In 2014 he created Material Design, a design language rooted in cognitive science, to streamline billions of users’ experiences across Google’s myriad of platforms, including mail, search and photos. In addition to providing color and typographical guidelines, its goal is to mimic objects’ real-world behavior on a screen. As a result, the brain doesn’t have to slow down to process illogical functions, whether windows disappearing from one corner of a screen and reappearing elsewhere, or a photo making a jerky transition to a detailed view.
Five years ago, nobody would have put Google, co-founded by Sergey Brin ’93, at the top of any list for design prowess. But today, more than a million apps have adopted Duarte’s principles.
“Google has really stepped up its design game, and it shows,” designer Sacha Greif, creator of Telescope and Sidebar, said in VentureBeat, which covers technology news. “Instead of trying to impose a strict visual aesthetic, Google defined a set of principles that leave more freedom to individual designers, while still pushing their numerous apps in the same consistent direction.”
Born in Chile but raised primarily in the D.C. suburbs, Duarte was in elementary school when he got his first computer: an Atari 400 his dad bought from someone’s garage. That spurred his dual passions for art and computing, and at UMD he earned a computer science degree while doing oil paintings in his days outside the lab.
Video games were a natural intersection of those interests. Inspired by their favorites, including the original Doom, he and a few UMD friends created their own company. Despite a highly competitive environment, they managed to secure contracts with PlayStation, Sega and Atari and got enough work to stick with it a few years after graduation.
By that time, Duarte had moved out to California, where he worked on developing operating systems for the nascent mobile market, then early smartphones like the Danger HipTop (better known as the Sidekick) and the Helio Ocean before shifting to more established companies like Palm.

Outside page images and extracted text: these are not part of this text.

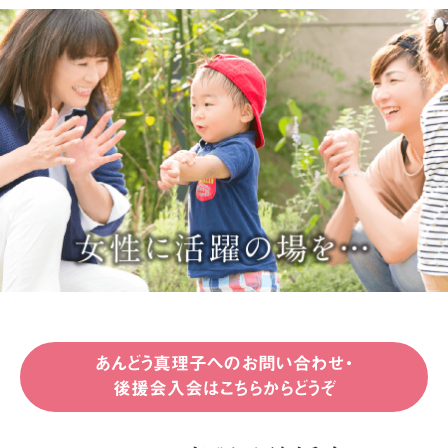
あんどう真理子へのお問い合わせ・
後援会入会はこちらからどうぞ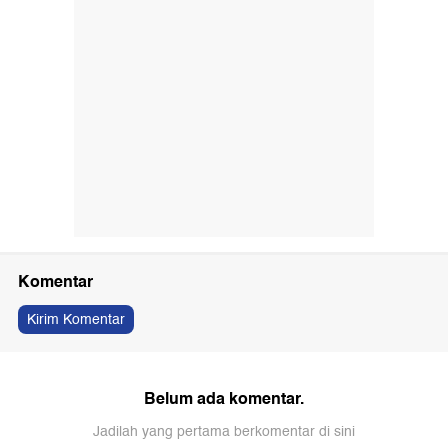
Komentar
Kirim Komentar
Belum ada komentar.
Jadilah yang pertama berkomentar di sini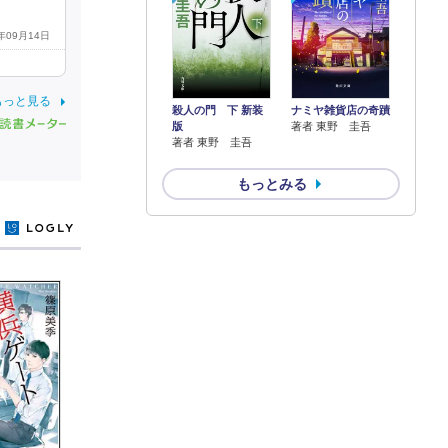
9年09月14日
もっと見る
殺人の門 下 新装
ナミヤ雑貨店の奇蹟
版
著者 東野 圭吾
著者 東野 圭吾
もっとみる
y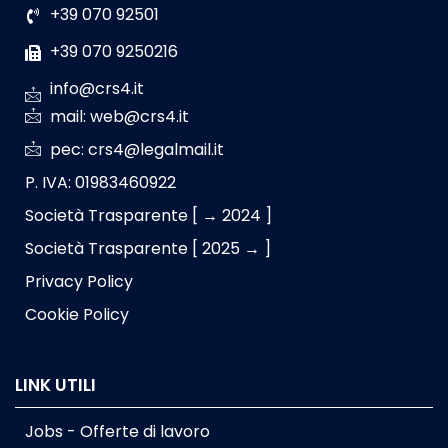
+39 070 92501
+39 070 9250216
info@crs4.it
mail: web@crs4.it
pec: crs4@legalmail.it
P. IVA: 01983460922
Società Trasparente [ → 2024 ]
Società Trasparente [ 2025 → ]
Privacy Policy
Cookie Policy
LINK UTILI
Jobs - Offerte di lavoro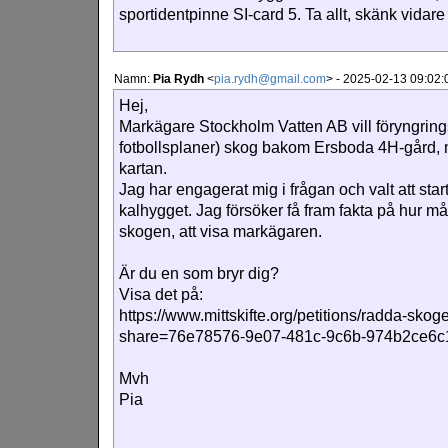
sportidentpinne SI-card 5. Ta allt, skänk vidar
Namn:
Pia Rydh
<
pia.rydh@gmail.com
>
-
2025-02-13 09:02:
Hej,
Markägare Stockholm Vatten AB vill föryngrin
fotbollsplaner) skog bakom Ersboda 4H-gård,
kartan.
Jag har engagerat mig i frågan och valt att sta
kalhygget. Jag försöker få fram fakta på hur 
skogen, att visa markägaren.
Är du en som bryr dig?
Visa det på:
https://www.mittskifte.org/petitions/radda-sk
share=76e78576-9e07-481c-9c6b-974b2ce6
Mvh
Pia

In 2010, he came to Google to design for Android before advancing to his current role.
One of his favorite accomplishments is the surprising success of the Sidekick in the deaf community, which even developed an American Sign Language sign for it.
“That’s what I look for, a sense of having impact on people’s lives,” he says. “Not because you’ve sold a lot, but because it’s changed what they can do.”